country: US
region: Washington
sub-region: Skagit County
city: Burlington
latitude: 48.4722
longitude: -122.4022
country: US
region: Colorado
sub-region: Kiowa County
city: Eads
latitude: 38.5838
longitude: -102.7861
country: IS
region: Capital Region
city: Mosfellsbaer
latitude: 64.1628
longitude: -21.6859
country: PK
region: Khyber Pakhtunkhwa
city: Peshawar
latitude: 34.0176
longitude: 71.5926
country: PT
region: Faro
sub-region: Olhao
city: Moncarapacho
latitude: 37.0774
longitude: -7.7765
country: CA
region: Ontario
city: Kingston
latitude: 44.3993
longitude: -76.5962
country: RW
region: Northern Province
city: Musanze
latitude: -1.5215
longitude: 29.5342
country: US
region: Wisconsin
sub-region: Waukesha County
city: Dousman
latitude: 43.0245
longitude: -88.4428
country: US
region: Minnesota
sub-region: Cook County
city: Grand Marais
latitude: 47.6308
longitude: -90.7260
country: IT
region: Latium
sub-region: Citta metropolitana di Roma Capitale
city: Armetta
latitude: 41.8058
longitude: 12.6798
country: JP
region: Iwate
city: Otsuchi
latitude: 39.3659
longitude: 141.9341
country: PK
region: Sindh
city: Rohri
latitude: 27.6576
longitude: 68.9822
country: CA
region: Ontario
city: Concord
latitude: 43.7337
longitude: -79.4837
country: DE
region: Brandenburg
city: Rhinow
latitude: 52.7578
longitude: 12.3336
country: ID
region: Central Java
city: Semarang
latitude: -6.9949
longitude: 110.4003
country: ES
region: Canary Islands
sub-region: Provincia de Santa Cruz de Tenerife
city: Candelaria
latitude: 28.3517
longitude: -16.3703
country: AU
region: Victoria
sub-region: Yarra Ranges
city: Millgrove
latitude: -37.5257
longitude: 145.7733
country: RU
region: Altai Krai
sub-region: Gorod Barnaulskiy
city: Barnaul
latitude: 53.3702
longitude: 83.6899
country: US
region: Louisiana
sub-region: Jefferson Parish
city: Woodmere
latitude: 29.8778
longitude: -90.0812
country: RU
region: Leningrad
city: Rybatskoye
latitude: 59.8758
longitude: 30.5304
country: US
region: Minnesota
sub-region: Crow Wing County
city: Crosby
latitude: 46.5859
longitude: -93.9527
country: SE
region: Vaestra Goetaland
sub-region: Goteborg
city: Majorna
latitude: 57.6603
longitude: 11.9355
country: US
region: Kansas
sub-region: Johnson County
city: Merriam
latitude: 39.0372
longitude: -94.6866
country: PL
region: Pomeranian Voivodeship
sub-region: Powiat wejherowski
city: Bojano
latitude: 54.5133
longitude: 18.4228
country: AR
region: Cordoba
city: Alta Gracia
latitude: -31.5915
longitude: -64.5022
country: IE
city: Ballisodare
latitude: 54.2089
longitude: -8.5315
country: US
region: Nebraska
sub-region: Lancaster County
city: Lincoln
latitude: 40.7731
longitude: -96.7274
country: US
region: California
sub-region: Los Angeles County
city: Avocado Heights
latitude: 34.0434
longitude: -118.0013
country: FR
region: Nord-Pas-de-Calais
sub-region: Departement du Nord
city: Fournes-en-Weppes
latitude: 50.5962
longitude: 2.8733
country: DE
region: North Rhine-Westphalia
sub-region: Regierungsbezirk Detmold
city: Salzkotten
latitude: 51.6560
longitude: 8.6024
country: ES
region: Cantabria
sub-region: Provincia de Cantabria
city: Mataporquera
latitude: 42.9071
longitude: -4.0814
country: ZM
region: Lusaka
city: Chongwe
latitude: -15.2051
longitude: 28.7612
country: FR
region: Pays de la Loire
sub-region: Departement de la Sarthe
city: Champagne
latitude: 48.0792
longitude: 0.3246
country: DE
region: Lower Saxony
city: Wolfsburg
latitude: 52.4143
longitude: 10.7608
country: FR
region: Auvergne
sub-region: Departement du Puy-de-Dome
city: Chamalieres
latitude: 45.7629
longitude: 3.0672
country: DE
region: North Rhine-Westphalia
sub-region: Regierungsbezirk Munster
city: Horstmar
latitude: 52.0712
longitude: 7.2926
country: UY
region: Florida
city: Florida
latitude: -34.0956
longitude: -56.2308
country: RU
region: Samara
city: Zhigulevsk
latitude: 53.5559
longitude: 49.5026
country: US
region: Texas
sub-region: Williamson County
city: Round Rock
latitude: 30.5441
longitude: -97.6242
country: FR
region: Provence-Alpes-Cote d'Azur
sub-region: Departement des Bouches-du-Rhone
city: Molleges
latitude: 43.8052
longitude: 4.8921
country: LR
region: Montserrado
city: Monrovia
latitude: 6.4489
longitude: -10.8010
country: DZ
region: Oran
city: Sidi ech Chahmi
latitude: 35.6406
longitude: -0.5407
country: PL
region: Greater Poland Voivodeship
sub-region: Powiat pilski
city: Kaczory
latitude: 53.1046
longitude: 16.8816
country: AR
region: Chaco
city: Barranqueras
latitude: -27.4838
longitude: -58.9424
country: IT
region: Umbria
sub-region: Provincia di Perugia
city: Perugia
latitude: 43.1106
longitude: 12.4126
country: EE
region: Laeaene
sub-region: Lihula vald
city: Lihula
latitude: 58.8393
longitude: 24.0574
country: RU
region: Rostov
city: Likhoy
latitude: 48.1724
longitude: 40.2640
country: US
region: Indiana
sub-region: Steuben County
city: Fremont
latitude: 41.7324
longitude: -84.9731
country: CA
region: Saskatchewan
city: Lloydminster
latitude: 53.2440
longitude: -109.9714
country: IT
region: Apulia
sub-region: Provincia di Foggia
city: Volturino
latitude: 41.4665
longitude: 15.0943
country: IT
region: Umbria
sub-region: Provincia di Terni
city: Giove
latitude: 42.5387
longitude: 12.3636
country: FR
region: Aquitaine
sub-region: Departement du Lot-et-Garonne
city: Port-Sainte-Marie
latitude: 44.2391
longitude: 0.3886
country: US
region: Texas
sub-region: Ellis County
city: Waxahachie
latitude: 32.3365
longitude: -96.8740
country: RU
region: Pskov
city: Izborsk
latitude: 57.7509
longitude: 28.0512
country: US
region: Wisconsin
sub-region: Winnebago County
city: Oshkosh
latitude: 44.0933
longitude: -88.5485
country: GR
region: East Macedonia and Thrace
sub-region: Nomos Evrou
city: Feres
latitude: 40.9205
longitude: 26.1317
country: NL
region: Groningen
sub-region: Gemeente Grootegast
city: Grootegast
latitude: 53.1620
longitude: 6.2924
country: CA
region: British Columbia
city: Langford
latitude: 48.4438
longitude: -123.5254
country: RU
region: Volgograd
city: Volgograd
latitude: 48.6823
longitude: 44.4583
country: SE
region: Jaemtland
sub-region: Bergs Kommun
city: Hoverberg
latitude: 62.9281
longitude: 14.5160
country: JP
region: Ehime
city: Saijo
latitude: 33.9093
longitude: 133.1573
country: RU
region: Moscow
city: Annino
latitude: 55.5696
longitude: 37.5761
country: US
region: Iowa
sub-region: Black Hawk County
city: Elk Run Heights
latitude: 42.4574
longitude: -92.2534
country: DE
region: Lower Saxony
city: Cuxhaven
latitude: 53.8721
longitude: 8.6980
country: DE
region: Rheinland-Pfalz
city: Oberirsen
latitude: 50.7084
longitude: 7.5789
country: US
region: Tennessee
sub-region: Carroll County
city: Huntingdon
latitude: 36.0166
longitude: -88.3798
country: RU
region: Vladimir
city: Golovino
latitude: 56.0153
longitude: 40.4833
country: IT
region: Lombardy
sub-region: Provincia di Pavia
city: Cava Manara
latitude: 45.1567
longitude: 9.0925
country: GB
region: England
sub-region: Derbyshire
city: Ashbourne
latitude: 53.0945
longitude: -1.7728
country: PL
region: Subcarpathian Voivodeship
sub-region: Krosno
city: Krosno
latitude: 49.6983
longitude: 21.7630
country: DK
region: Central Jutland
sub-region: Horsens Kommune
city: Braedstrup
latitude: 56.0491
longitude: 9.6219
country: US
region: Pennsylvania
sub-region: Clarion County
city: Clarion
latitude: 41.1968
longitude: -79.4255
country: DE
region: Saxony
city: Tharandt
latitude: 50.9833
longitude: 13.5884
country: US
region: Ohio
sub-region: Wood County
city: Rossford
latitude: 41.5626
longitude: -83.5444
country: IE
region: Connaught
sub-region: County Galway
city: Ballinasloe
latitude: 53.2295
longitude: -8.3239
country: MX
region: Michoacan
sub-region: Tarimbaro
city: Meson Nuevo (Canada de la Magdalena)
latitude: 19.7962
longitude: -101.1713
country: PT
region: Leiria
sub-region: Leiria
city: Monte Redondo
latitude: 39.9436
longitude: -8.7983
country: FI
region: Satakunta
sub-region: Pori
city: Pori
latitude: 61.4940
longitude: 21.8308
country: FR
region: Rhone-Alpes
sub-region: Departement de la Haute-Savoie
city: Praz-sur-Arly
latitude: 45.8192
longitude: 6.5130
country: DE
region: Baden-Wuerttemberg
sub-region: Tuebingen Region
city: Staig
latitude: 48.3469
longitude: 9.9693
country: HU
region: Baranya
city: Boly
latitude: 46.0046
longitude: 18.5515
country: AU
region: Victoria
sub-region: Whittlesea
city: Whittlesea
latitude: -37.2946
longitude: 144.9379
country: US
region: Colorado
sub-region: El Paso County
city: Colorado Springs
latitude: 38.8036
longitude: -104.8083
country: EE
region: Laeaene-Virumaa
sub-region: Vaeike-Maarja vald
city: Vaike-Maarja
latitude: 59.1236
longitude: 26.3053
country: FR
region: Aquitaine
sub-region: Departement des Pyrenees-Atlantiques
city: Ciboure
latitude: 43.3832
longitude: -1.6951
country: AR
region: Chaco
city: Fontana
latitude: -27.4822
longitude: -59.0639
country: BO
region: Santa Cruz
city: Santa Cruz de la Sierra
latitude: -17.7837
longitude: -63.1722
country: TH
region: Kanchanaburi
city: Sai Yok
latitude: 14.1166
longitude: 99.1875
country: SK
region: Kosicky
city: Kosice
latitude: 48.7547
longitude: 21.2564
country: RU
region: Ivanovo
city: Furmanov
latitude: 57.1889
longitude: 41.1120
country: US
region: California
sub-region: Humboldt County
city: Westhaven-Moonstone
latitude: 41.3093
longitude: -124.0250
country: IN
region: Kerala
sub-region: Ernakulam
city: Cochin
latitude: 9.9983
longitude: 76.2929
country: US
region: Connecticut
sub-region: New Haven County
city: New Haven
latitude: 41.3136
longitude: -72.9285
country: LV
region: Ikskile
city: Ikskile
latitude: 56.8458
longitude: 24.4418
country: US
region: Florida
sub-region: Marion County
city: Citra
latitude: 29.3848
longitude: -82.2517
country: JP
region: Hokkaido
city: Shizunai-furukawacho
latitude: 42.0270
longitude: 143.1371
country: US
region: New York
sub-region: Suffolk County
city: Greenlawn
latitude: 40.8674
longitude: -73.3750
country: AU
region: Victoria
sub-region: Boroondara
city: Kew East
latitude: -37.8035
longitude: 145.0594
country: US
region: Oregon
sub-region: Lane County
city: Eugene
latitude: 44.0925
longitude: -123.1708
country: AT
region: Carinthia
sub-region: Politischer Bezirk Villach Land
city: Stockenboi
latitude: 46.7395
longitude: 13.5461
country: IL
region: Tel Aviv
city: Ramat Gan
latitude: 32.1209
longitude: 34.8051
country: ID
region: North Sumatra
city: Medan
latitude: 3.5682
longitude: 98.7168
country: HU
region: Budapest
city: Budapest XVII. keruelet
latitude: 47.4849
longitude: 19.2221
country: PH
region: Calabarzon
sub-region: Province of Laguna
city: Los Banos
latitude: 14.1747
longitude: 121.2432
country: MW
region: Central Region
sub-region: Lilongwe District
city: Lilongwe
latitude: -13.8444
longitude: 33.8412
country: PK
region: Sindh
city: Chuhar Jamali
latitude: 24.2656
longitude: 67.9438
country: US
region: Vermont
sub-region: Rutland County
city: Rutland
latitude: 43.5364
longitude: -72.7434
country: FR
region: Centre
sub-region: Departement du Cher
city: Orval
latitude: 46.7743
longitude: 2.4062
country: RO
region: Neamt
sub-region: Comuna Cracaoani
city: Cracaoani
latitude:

☆ ☆ ☆ ☆

- WHAT IS EXPECTED -
Copy out, unchanged, the lines from the one containing "latitude: 41.3136" through the one containing "sub-region: Departement du Cher", with both of those lines included.

- RESPONSE TO THE TASK -
latitude: 41.3136
longitude: -72.9285
country: LV
region: Ikskile
city: Ikskile
latitude: 56.8458
longitude: 24.4418
country: US
region: Florida
sub-region: Marion County
city: Citra
latitude: 29.3848
longitude: -82.2517
country: JP
region: Hokkaido
city: Shizunai-furukawacho
latitude: 42.0270
longitude: 143.1371
country: US
region: New York
sub-region: Suffolk County
city: Greenlawn
latitude: 40.8674
longitude: -73.3750
country: AU
region: Victoria
sub-region: Boroondara
city: Kew East
latitude: -37.8035
longitude: 145.0594
country: US
region: Oregon
sub-region: Lane County
city: Eugene
latitude: 44.0925
longitude: -123.1708
country: AT
region: Carinthia
sub-region: Politischer Bezirk Villach Land
city: Stockenboi
latitude: 46.7395
longitude: 13.5461
country: IL
region: Tel Aviv
city: Ramat Gan
latitude: 32.1209
longitude: 34.8051
country: ID
region: North Sumatra
city: Medan
latitude: 3.5682
longitude: 98.7168
country: HU
region: Budapest
city: Budapest XVII. keruelet
latitude: 47.4849
longitude: 19.2221
country: PH
region: Calabarzon
sub-region: Province of Laguna
city: Los Banos
latitude: 14.1747
longitude: 121.2432
country: MW
region: Central Region
sub-region: Lilongwe District
city: Lilongwe
latitude: -13.8444
longitude: 33.8412
country: PK
region: Sindh
city: Chuhar Jamali
latitude: 24.2656
longitude: 67.9438
country: US
region: Vermont
sub-region: Rutland County
city: Rutland
latitude: 43.5364
longitude: -72.7434
country: FR
region: Centre
sub-region: Departement du Cher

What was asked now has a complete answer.